Flexible inference for animal learning rules using neural networks

Understanding how animals learn is a central challenge in neuroscience, with growing relevance to the development of animal- or human-aligned artificial intelligence. However, existing approaches tend to assume fixed parametric forms for the learning rule (e.g., Q-learning, policy gradient), which may not accurately describe the complex forms of learning employed by animals in realistic settings. Here we address this gap by developing a framework to infer learning rules directly from behavioral data collected during de novo task learning. We assume that animals follow a decision policy parameterized by a generalized linear model (GLM), and we model their learning rule -- the mapping from task covariates to per-trial weight updates -- using a deep neural network (DNN). This formulation allows flexible, data-driven inference of learning rules while maintaining an interpretable form of the decision policy itself. To capture more complex learning dynamics, we introduce a recurrent neural network (RNN) variant that relaxes the Markovian assumption that learning depends solely on covariates of the current trial, allowing for learning rules that integrate information over multiple trials. Simulations demonstrate that the framework can recover ground-truth learning rules.
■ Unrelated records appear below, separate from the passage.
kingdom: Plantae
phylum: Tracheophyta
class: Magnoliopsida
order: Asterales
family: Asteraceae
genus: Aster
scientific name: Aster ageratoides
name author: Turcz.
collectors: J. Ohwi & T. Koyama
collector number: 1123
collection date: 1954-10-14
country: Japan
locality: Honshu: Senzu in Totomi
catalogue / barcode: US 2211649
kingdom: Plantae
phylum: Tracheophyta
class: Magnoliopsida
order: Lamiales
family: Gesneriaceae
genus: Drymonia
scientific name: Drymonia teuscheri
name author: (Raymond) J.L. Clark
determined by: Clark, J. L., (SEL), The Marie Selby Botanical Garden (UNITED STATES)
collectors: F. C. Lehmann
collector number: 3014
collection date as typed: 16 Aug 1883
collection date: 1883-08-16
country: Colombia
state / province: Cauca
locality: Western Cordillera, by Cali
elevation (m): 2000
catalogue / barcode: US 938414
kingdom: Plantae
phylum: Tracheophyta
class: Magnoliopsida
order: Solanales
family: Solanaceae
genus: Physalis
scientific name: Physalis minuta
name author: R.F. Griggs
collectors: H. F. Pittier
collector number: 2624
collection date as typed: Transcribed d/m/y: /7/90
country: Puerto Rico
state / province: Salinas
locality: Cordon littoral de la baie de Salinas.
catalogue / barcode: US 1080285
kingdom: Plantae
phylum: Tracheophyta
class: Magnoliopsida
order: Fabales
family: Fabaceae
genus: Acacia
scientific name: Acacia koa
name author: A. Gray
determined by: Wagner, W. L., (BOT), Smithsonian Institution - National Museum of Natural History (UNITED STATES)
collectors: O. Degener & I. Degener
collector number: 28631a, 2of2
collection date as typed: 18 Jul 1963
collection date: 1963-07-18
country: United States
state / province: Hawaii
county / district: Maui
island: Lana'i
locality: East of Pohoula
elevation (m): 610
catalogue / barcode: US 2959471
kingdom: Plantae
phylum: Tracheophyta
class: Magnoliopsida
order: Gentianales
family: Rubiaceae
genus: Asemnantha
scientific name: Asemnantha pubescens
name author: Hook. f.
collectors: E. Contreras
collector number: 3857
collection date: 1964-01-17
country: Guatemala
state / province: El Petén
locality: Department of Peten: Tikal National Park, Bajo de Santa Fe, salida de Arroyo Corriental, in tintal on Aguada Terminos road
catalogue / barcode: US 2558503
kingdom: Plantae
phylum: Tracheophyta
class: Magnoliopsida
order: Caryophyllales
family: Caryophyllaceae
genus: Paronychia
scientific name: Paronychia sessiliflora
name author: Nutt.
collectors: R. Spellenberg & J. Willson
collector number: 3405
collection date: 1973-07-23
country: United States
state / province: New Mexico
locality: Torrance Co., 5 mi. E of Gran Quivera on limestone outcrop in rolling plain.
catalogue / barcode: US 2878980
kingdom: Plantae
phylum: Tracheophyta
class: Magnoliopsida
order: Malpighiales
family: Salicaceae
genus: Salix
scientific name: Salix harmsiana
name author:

We applied our DNN and RNN-based methods to a large behavioral dataset from mice learning to perform a sensory decision-making task and found that they outperformed traditional RL learning rules at predicting the learning trajectories of held-out mice. The inferred learning rules exhibited reward-history-dependent learning dynamics, with larger updates following sequences of rewarded trials. Overall, these methods provide a flexible framework for inferring learning rules from behavioral data in de novo learning tasks, setting the stage for improved animal training protocols and the development of behavioral digital twins.

翻译：理解动物如何学习是神经科学领域的核心挑战，其对开发动物或人类对齐的人工智能日益重要。然而，现有方法通常为学习规则（例如Q学习、策略梯度）假设固定的参数化形式，这可能无法准确描述动物在现实情境中采用的复杂学习形式。本文通过开发一个框架来填补这一空白，该框架能够直接从新任务学习过程中收集的行为数据推断学习规则。我们假设动物遵循由广义线性模型（GLM）参数化的决策策略，并使用深度神经网络（DNN）对其学习规则——即从任务协变量到每试次权重更新的映射——进行建模。这一表述允许对学习规则进行灵活、数据驱动的推断，同时保持决策策略本身的可解释形式。为了捕捉更复杂的学习动态，我们引入了一种循环神经网络（RNN）变体，它放宽了学习仅依赖于当前试次协变量的马尔可夫假设，从而允许学习规则能够整合多个试次的信息。仿真实验表明，该框架能够恢复真实的学习规则。我们将基于DNN和RNN的方法应用于小鼠学习执行感觉决策任务的大型行为数据集，发现它们在预测留出小鼠的学习轨迹方面优于传统的强化学习规则。推断出的学习规则表现出依赖于奖励历史的学习动态，在连续获得奖励的试次序列后会出现更大的权重更新。总体而言，这些方法为从新任务学习的行为数据中推断学习规则提供了一个灵活框架，为改进动物训练方案和开发行为数字孪生奠定了基础。